Recommendation: This is part of a moderately niche genre, but an excellent example of it
Where to read: In the middle of an Australian summer
Read with: A large selection of Polish cured meats
In brief: There is absolutely no chance you will ever find me on a 8000m peak. The chances of me binge-reading a good mountaineering book, however, are very high, and this is one of the classics of the genre.

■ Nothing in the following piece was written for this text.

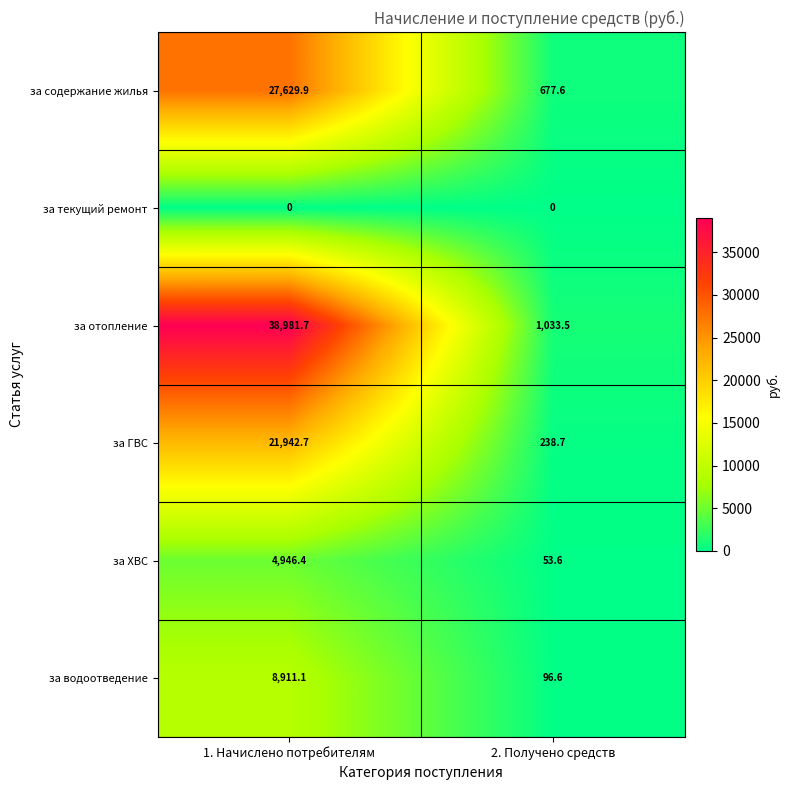

What is the sum of the за водоотведение values at 1. Начислено потребителям and 2. Получено средств?

9007.7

I do not precisely remember when I first became fascinated by mountaineering literature but the (perhaps unlikely) catalyst was a piece in Men’s Journal about the 2008 disaster on K2. The full piece is well worth reading, although it should be noted that some of the factual assertions have been challenged over time. In summary, however, 11 climbers were killed and more were seriously injured over just two days in a series of falls, accidents and avalanches on the upper slopes of K2. The death toll, and the nightmarish scenarios in which they occurred, underscored both K2’s reputation as a challenge for even very serious mountaineers and its shockingly high mortality rate.
Published in 1987, Curran’s narrative covers older and even deadlier terrain, skating through some of the early and often fatal attempts on K2 and focusing on the catastrophic 1986 season to which Curran was witness. That year, a bevy of international expeditions, one of which included Curran, converged on the mountain. The veritable NATO summit included Italian, Basque, French, British, Polish, German, Swiss, Austrian and American climbers, with a ‘vast army’ of Koreans thrown in for good measure. Some of the expeditions were also accompanied by Pakistani High Altitude Porters (HAPs), who play a similar role as Sherpas in the Himalayas.
Over the course of the summer, 13 climbers would be killed in a litany of a small tragedies accelerating towards a devastating climax in the early days of August. First were two Americans, Alan Pennington and John Smolich, killed by a freak avalanche between Camps 1 and 2 towards the end of June. Three days later, French couple Maurice and Lilliane Barrard vanished on the descent following an harrowing overnight bivouac near the summit with four other climbers who barely made it down themselves. In early July, Polish climber Tadeusz Piotrowski lost both crampons and fell to his death, again on the descent. Six days later, Renato Casarotto, a legendary solo climber, turned around near the summit but fell into a crevasse within sight of Base Camp where his wife was waiting – he was pulled out by fellow climbers but died shortly after. Around 4 August, Polish climber Wojciech Wroz abseiled off the end of a fixed rope on the upper slopes on his descent (probably) and Mohammed Ali, the Sirdar (leader) of the HAPs with the South Korean team, was killed below Camp 1 by a stone fall. Then, between 6 and 10 August, five climbers died as a storm battered K2’s slopes. Julie Tullis, the first British woman to climb K2, died at Camp 4 (probably of high-altitude pulmonary oedema) while Al Rouse, the leader of the British expedition and the main trail breaker during their summit push, became incapacitated and was left in his tent at Camp 4. After days at Camp 4, the survivors tried to descend during a break in the storm but Austrians Alfred Imitzer and Hannes Wieser and Mrufka Wolf, the first Polish woman to summit, never made it back.
If this sounds like a rather depressing roll call you would be correct. Curran does his level best to highlight some of the titular triumph but it rings hollow in the face of such unrelenting carnage. He also tries to explain the motivations of those who chose to stay despite the mounting death toll and what must have been the growing suspicion that the year was cursed. I am sure his explanations are unnecessary for some and sufficient for others but to me it is entirely anathema. This is not a critique of him – no writer has ever explained it to my complete rational or emotional satisfaction, nor can I comprehend justifying the risk and consequent anguish to loved ones. That said, there are parts of the narrative I find astounding but which Curran either skates over or finds unremarkable, particularly the frankly unconscionable fact that, by August, Al Rouse’ partner was eight months pregnant with their first child.
A better counterbalance to the misery is Curran’s prose; he writes beautifully, with a delightfully sly sense of humour, abundance of sarcasm and charming self-deprecation, particularly when recounting his disastrous attempts to ski. His portraits of some of the individual climbers are also affecting, if often a tad brutal (one is described as having political views ‘far to the right of Ghengis Khan’, another ‘Kurt by name and curt by nature’). I will acknowledge, for good order, that some will not find his style quite as entertaining – I thought it was deeply amusing, but there is a mild dose of good ol’ English snobbery which could be grating for some readers.
Books about mountaineering disasters are a strange, but often bestselling, genre and this is probably one of the better ones. As with Jon Krakauer’s Into Thin Air, it is probably wise to treat it with some scepticism however it is undoubtedly an absorbingly written account of the kind of predicament most of us, gods willing, will never encounter.